Jerry ran his hands through his greasy hair, staring at the industrial-size coffee machines that were his whole life now. "Another day in paradise," he muttered to Chelsea, his bright-eyed barista, who seemed perpetually peppy and not one bit fazed by the lack of foot traffic in their hole-in-the-wall cafe.
"Want a pick-me-up?" Chelsea chirped, holding up a freshly brewed cup.
"Nah. Need to save all my pick-me-ups for something worthwhile." Jerry shifted through the lost and found box, expecting the usual—a misplaced umbrella, a rogue glove—but this time, something gleamed metallic.
"What's this?" Chelsea asked, squinting at the seemingly innocuous kettle Jerry pulled out. "Last I checked, kettles don't normally glow, right?"
"I dunno," Jerry shrugged, feeling the slight pulse it seemed to emit. "It's just a kettle." He never was much one for tea.
"It's cool-looking," Chelsea observed. "I mean... if Alice can go through mirrors, maybe we could...ow!"
In her curious handling of the kettle, Chelsea pressed something she hadn't intended. Everything blurred, simmered, then popped like a soap bubble.
They were no longer in the deserted coffee shop. Instead, they stood under a baleful orange sky with a monolithic skyscraper looming over them, resembling more skeletal scaffolding than building. On top of it all, a levitating billboard bearing the words, "Future Holdings: Making Tomorrow Today."
Chelsea blinked. "What just happened?"
Jerry needed a moment longer to process the reality. "Either I'm having some kind of breakdown, or we just teleported into the set of a dystopian movie."
Chelsea giggled, although tinged with a nervous edge. "You might be onto something." She peeked inside the clear windows of the skyscraper to see busy souls shuttling about, uniformed in drab suits.

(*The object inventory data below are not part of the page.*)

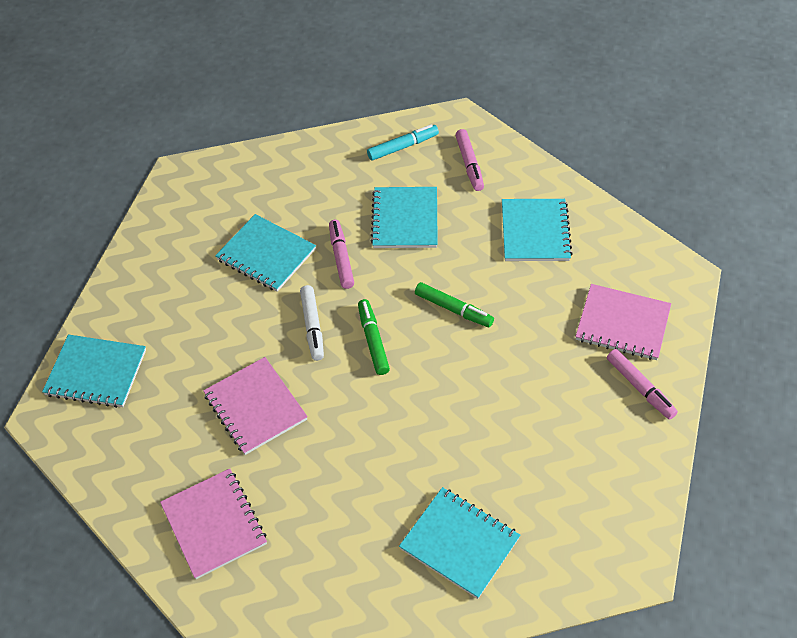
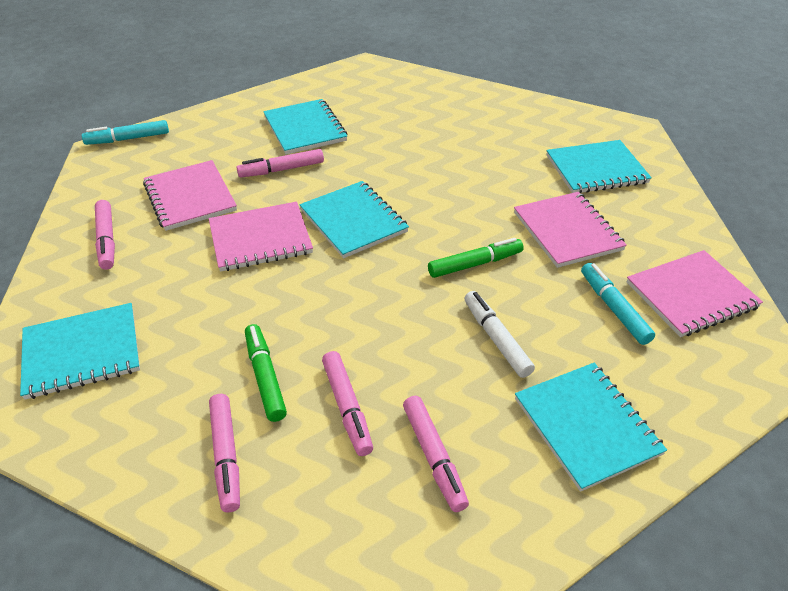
pink marker: 3 -> 5
pink notebook: 3 -> 4
turquoise marker: 1 -> 2

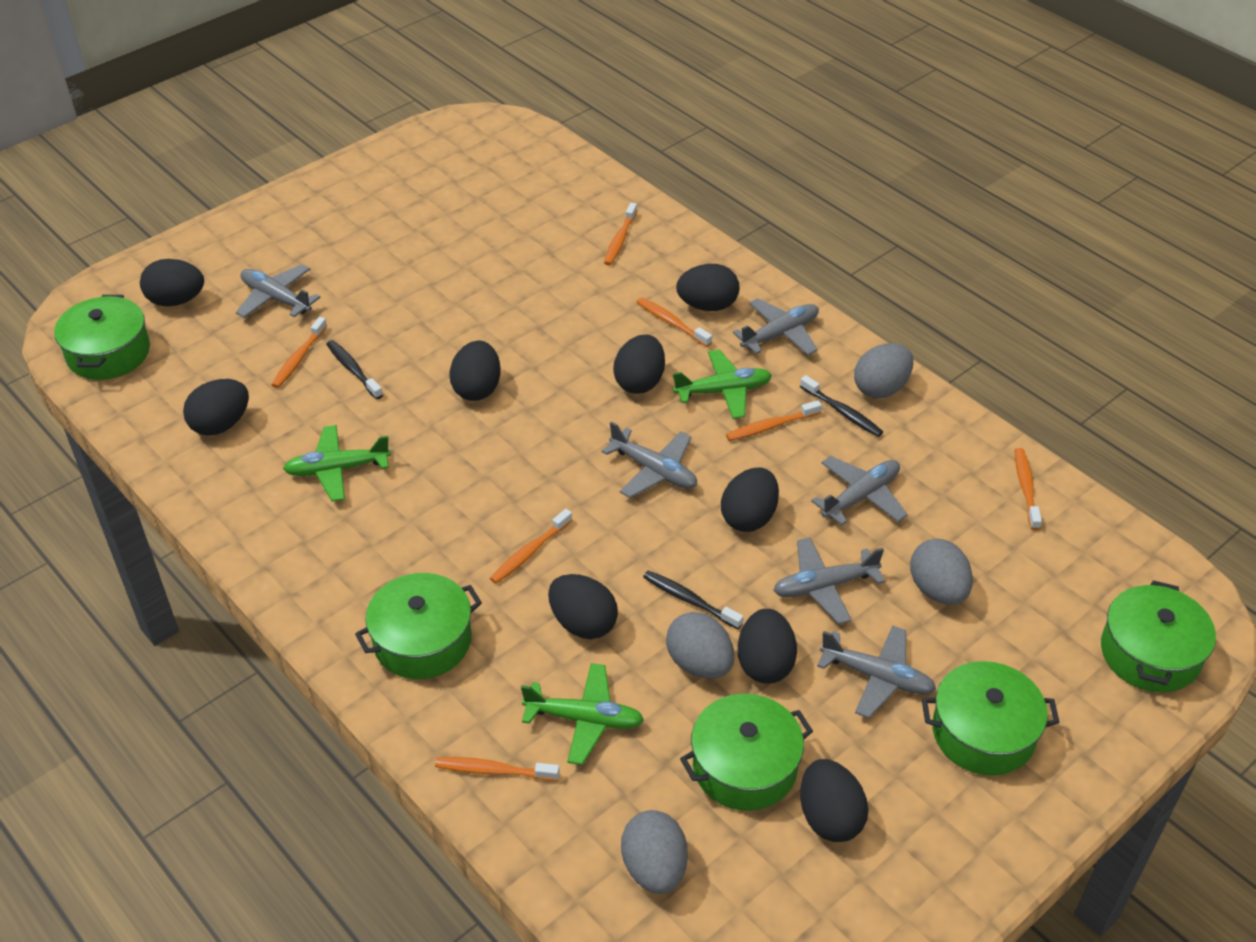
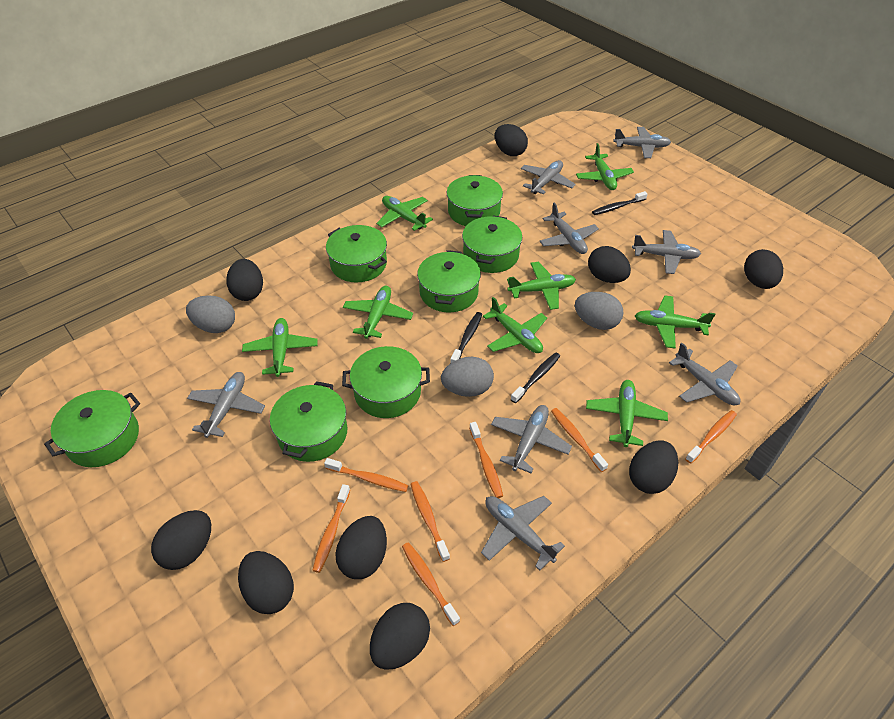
green plane: 3 -> 8
green pot: 5 -> 7
grey egg: 4 -> 3
grey plane: 6 -> 8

"Future Holdings," read Jerry, deadpan. "What’s not ominous about that?"
Before they could make much sense of their surroundings, the kettle twitched again in Chelsea's hands, like a machine eager to do its job. THOOM. Another blink from Reality.
This time, Gerry and Chelsea stood in a tidy cobblestone courtyard with children playing hopscotch. Perplexed, they watched airships drift overhead like bloated metal balloons.
"Wh-where are we now?" Gerry asked, dazed.
Chelsea tilted her head, regarding the kettle like Sherlock at a crime scene. "It jumps us around in time, I think."
"Obviously." Jerry chuckled, although his voice was taut. "Who knew all it took was a science fiction kettle to make me care again about the world?"
This kettle seemed to have whims of its own, and eventually, it placed them one last time.
"That’s a coffee shop, Jerry," said Chelsea, looking at them standing behind a much-renowned future cafe. "A variation on ours."
"A better one." Jerry's eyes widened. Future Holdings was, slowly but surely, acquiring this time-hopping talisman in the future.
Chelsea clutched Jerry's hand in excitement. "We can fix this! We can change the future!"
Jerry hesitated. "Maybe it's not our place? Yet we know, right?" And somehow, words flowed as they dreamt up new plans over hot cups of coffee.
They barreled into a world full of leaps—backward to learn secrets, forwards to prevent disasters. Every jump brought them closer together, made Jerry rethink his life like some schlup who had forgotten to pay attention.
Future Holdings wanted control. They sent agents across timelines, realizing the duo’s intentions. A cat-and-mouse chase played over the tapestry of time.
But in the end, it was the oddities they had collected—the knowledge of long-lost coffee brews, ancient alliances—all of which led Jerry and Chelsea face-to-face with a Future Holdings board.
"You can't dominate the narrative of time," Jerry simply said. A truth he hoped resonated. "It doesn’t need control. It needs care."
The thing was, controlling time never ended well for anyone. These time executives knew it, too, maybe in corners of their clockwork hearts.
The words sank in. Their tide receded.
A week later, back in familiar territory, Jerry and Chelsea stood before their cozy cafe.
"So, what’ll it be, Jerry?" Chelsea said, cradling the kettle that now only glimmered in gratitude.
Jerry took a deep breath, for once the future didn't seem so daunting. "Let’s start from the ground up—how about a fresh brew and a promise to try facing it differently?"
Chelsea laughed softly. "A promise over coffee? You've got yourself a deal."